The direction of time

  1. Time seems to be directed. It has an asymmetry - one direction is not like the other. Why is that?
  2. Idea: The direction of time is determined by facts about causation, and these facts are asymmetrical.
  3. Here is one way to spell this out: Event e1 is earlier than event e2 just in case it is (metaphysically) possible for e1 to cause e2.
  4. Here is another way to spell out the idea: The direction of time is the direction of most causation. That is: If e1 and e2 cannot stand in any relation of cause and effect then they are simultaneous; e1 is earlier than e2 iff most events which are simultaneous with e2 are effects of events that are simultaneous with e1. (By replacing 'most' by 'some' we get the previous version.)
  5. Idea: The direction of time is determined by facts about entropy (i.e. disorder). Specifically, the forward direction of time is the direction in which entropy increases.

Travel in time

  1. Is time travel possible? Perhaps it is not yet technically possible, and never will be.
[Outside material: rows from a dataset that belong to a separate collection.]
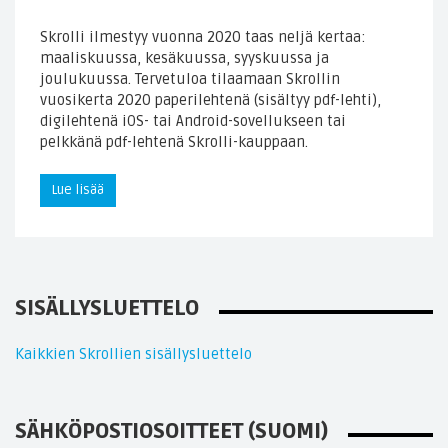
Skrolli ilmestyy vuonna 2020 taas neljä kertaa:
maaliskuussa, kesäkuussa, syyskuussa ja
joulukuussa. Tervetuloa tilaamaan Skrollin
vuosikerta 2020 paperilehtenä (sisältyy pdf-lehti),
digilehtenä iOS- tai Android-sovellukseen tai
pelkkänä pdf-lehtenä Skrolli-kauppaan.
Lue lisää
SISÄLLYSLUETTELO
Kaikkien Skrollien sisällysluettelo
SÄHKÖPOSTIOSOITTEET (SUOMI)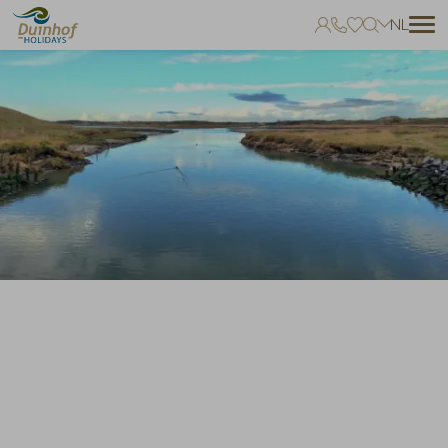
NL
Geen favorieten
Je kunt accommodaties toevoegen aan uw favorieten door op het
te klikken.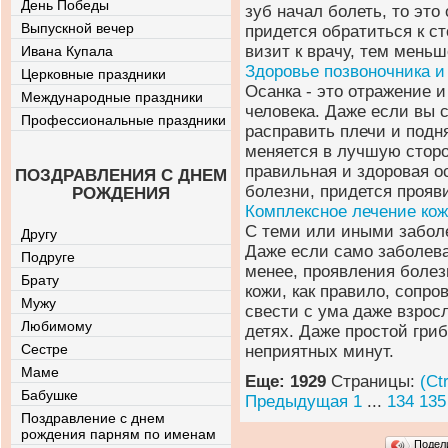
День Победы
зуб начал болеть, то это
Выпускной вечер
придется обратиться к ст
визит к врачу, тем меньш
Ивана Купала
Здоровье позвоночника и
Церковные праздники
Осанка - это отражение 
Международные праздники
человека. Даже если вы 
Профессиональные праздники
расправить плечи и подн
меняется в лучшую сторон
правильная и здоровая о
ПОЗДРАВЛЕНИЯ С ДНЕМ
болезни, придется прояв
РОЖДЕНИЯ
Комплексное лечение ко
С теми или иными забол
Другу
Даже если само заболева
Подруге
менее, проявления болез
Брату
кожи, как правило, сопр
Мужу
свести с ума даже взросл
Любимому
детях. Даже простой гри
Сестре
неприятных минут.
Маме
Еще: 1929
Страницы:
(Ct
Бабушке
Предыдущая
1
...
134
135
Поздравление с днем
рождения парням по именам
Подел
But is it logically, metaphysically, or conceptually possible?
  2. It is sometimes argued that time travel is not logically possible (it leads to logical contradiction). Here is a typical time travel scenario: In 2029 Zac builds a time machine, sets the dial for 1999, pushes the button, then arrives in 1999. But this scenario is contradictory: Zac pushes the button before he arrives in 1999, and he pushes the button after he arrives in 1999.
  3. Here is another way in which the scenario seems to be contradictory: Zac can stop his own birth, but he cannot stop his own birth. (Compare: Terminator, read passage from Sider and Connee).
  4. Here is another problem. Suppose Zac travels back to a time at which his younger self exists. Then we have a situation in which Zac is wholly located at two different places at the one time, and that is not metaphysically possible.
  5. Here is another problem. Suppose Zac acquires the plans for a time machine from his older self which he uses to biuld a time machine to travel back in time and give the plans to his younger self. There seems to be no logical inconsistency in this. But the plans seem to come from nowhere. Who made the plans? Who invented the time machine? The concern is that this scenario is metaphysically impossible.